Recent studies by Dr. Lee Miller, a physiology professor at Northwestern University, have shown that paralyzed muscles contract when stimulated electrically. Miller hopes the technology will route signals from the brains of paralyzed people to the spinal chord and muscles.

Creating a system precise enough to detect brain signals and convert them into electric current is a major hurdle. For the brain to activate the right muscles at the right time, with just the right force, it needs to send precise signals.

According to Schwartz, another challenge in applying this technology to humans includes the unknown interactions of brain tissue and electrodes.

“There is a lack of basic scientific knowledge about the cascade of events that take place in the brain when an electrode is introduced and kept there permanently,” he said.

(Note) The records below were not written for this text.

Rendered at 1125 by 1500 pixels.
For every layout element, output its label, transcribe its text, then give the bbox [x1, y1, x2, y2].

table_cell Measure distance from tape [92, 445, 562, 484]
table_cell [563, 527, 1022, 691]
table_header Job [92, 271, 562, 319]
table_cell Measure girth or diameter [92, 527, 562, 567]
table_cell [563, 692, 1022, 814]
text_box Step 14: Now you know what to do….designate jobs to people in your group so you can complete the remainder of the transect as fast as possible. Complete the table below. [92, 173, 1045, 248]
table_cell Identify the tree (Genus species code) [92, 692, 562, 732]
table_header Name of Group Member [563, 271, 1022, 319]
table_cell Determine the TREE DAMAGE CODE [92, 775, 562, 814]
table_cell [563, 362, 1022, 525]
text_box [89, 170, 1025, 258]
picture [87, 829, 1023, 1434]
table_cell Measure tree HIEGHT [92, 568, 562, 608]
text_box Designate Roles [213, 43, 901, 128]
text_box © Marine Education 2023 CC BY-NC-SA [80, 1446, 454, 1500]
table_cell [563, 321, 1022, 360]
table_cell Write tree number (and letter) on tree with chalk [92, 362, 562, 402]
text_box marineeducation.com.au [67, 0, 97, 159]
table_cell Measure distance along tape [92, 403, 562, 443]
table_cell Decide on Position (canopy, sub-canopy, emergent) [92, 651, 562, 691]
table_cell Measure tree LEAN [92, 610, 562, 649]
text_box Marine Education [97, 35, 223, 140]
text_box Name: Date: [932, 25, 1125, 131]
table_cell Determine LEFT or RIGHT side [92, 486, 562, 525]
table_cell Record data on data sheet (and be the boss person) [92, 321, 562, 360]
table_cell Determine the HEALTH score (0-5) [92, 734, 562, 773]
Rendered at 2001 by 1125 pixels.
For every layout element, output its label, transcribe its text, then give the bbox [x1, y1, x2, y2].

Rüdiger Krahe, a neuroscientist at McGill, expects progress on these issues will come from interdisciplinary efforts.

”Neural prosthetics is very strongly interdisciplinary. There are collaborations between neuroscientists, engineers, and mathematicians. In general, this is where you get the most exciting approaches – when people from different disciplines get together, cross boundaries, and combine ideas, and new things come out,” he said.

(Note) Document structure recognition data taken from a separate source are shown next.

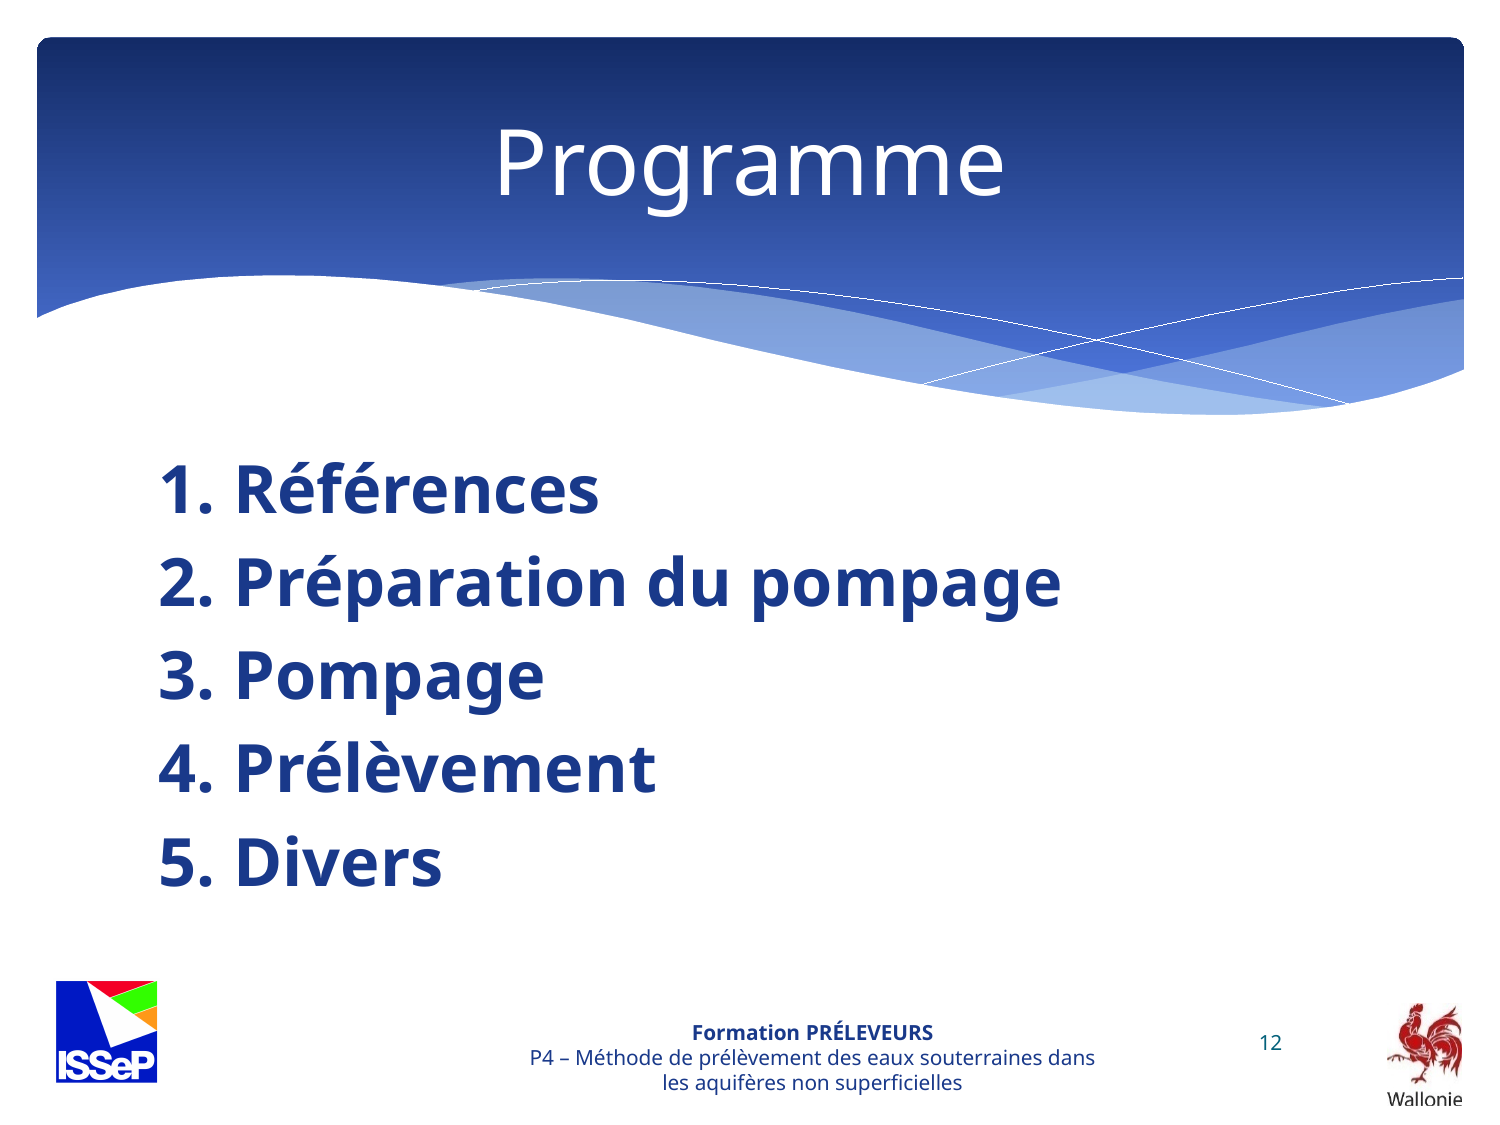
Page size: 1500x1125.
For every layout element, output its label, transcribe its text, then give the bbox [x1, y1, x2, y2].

title Programme [75, 55, 1425, 261]
picture [1387, 1003, 1462, 1107]
picture [52, 978, 160, 1086]
footer Formation PRÉLEVEURS P4 – Méthode de prélèvement des eaux souterraines dans les aquifères non superficielles [501, 1027, 1124, 1088]
list Références Préparation du pompage Pompage Prélèvement Divers [143, 438, 1425, 909]
slide_number 12 [1175, 1014, 1366, 1074]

Recent successes in decoding the brain activity cause one to wonder how good we could get at understanding the code. Will we one day be able to read thoughts from a pattern of brain activity? If it is possible to make neural prosthetics that aid motor function, what about cognitive prosthetics to help areas that control memory and other cognitive functions? Will we one day be able to download information into our brain, Matrix-style?

With respect to understanding the “code” for abstract thoughts, Krahe is pessimistic.

“There are neurons in many different parts of the brain whose activity may be relevant at one time. To understand what’s going on, we really would have to extract the whole pattern and that’s such a huge combinatorial problem, that I don’t see us getting there,” Krahe said.

Schwartz also quickly extinguished dreams of cyborgs in the near future.

“It is important to remember that we cannot build devices to do things we don’t understand. There is very little about higher-level brain function – decision-making, learning, memory, language – that we do understand, so making claims about devices that work in these realms, seems to me, to be unwarranted,” he said.